Grinning like a bad child, he emerged from the kitchen with a package wrapped in one of Mrs. Blackburn's tea towels. The good lady never appeared, and Butch said later she'd supplied all he asked for without once speaking a word and without looking him in the face.
"Goodbye, Mrs. Blackburn," I called out gaily as I left. In seconds, Butch had restored my good spirits.
Riding across country a long distance gives people a certain intimacy... well, at least familiarity. Butch and I, who knew each other so well, reached a new level of understanding on the ride back to Wyoming, but it wasn't something we talked about or even, at the time, knew was happening. We did talk about Sundance.
"You gonna leave him?" Butch asked abruptly one night, reaching to stir the coals of the fire that still heated our coffee. We'd dined sparsely that night—canned sardines and soggy crackers bought midday in some small town—and the smell of the coffee tantalized my uneasy stomach.
I shrugged and then realized that doing so made me just like Sundance. "I might," I said cautiously. "I don't see him ever changing, ever... well, you know, growing up."
"So he don't have to go to Elko and raise hell?" Butch asked, and in the firelight I could see his grin.
"I don't mind the hell-raising," I said, "if I'm part of it. But I won't be treated like a convenience."
"Ah, Etta, you're never that to him. He loves you like he's never loved anyone, not even Anna Maria Thayne. But he's scared... and he's doing the only thing he knows to keep the devil off his back. He's running hard."
"What's he scared of?" I asked scornfully, I knew, of course, that he was scared of jail and a lot of other things, but Butch put it more clearly for me.
"That we'll find we can't do w
hat we do here anymore. Those governors are going to beat us one way or another, Etta. We can't go on living on the dodge, making an occasional score—we'll either be killed or go to jail."
"I don't want to wait to see either one," I said, and then added, "for either of you."
He tipped his hat in my direction. "I appreciate your concern. Sundance and me, why, we might go to South America some day—take our winnings, if we've got any, and disappear." He stared at me over the fire. "We'd take you, Etta," and then he added hastily, "long as you wanted to go."
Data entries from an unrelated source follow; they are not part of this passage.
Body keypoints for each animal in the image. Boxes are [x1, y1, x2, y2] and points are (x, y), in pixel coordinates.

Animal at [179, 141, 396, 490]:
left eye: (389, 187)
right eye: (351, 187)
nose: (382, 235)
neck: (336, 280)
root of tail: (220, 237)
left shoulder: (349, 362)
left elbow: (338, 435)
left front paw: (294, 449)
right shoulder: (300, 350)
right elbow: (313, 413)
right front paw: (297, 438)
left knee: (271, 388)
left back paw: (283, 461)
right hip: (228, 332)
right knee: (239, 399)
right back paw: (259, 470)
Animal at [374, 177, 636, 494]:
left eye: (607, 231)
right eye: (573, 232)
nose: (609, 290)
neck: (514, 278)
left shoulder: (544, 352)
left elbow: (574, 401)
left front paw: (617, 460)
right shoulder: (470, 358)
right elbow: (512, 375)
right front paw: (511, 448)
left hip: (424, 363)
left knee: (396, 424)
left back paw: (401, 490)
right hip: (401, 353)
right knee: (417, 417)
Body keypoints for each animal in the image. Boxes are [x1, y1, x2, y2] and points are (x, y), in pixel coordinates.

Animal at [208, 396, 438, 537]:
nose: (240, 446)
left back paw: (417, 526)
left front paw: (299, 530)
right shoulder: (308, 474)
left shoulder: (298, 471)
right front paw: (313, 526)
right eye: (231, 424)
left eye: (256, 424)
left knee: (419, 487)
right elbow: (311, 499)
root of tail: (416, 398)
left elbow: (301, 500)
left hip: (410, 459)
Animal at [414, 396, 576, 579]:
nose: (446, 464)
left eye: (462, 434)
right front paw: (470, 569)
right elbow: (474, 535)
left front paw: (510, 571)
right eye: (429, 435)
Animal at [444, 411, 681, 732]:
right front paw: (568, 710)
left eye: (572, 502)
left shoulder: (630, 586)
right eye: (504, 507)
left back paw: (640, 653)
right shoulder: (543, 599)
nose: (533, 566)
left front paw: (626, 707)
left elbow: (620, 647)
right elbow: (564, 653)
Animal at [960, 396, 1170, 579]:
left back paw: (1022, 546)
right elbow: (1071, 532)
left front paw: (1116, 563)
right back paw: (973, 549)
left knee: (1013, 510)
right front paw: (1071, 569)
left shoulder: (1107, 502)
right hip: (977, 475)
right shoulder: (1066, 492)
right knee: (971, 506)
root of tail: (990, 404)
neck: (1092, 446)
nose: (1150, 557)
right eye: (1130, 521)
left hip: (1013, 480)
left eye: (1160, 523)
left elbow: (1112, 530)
I'd heard that talk before, but that's not what I said to Butch. "You don't know that Sundance would," I said angrily. "He wouldn't even take me to Elko."
"Ah, Etta, he was going with Curry. You wouldn't have wanted to go. And it's just what I told you—a fling to take his mind off worrying. He didn't mean nothin' by not takin' you. But he'd take you to South America—that'd be more than a fling. It would mean changing our whole lives permanently."
"You won't either one live that long," I predicted grimly. Then, suddenly, I sat up straight. "Butch, why can't you and I disappear... right now, just leave, go someplace and take up new lives and forget the Wild Bunch and robbing trains and—"
He held up a hand. "Because not either one of us would do that to Sundance."
"He went off and left me," I fumed, "and I don't owe him anything."
Butch's voice was calm. "Think about it, Etta. If you left now..."
We didn't either one speak for a long time, probably the better part of an hour. But then, as Butch rose and stretched—an obvious sign he was preparing to turn in for the night—I said, "And we can't run away, because no matter what's between you and me, it's not the same. There's always Sundance, and there's always Mary Boyd... and nothing's going to change that."
"Not even," he said, grinning, "bad marriages or bad behavior. We're stuck with them—and that's our own doing."
"Butch Cassidy," I said, rising and moving toward him, "I really do love you." I reached up to plant a kiss on his cheek, and he in turn gave me a rough hug.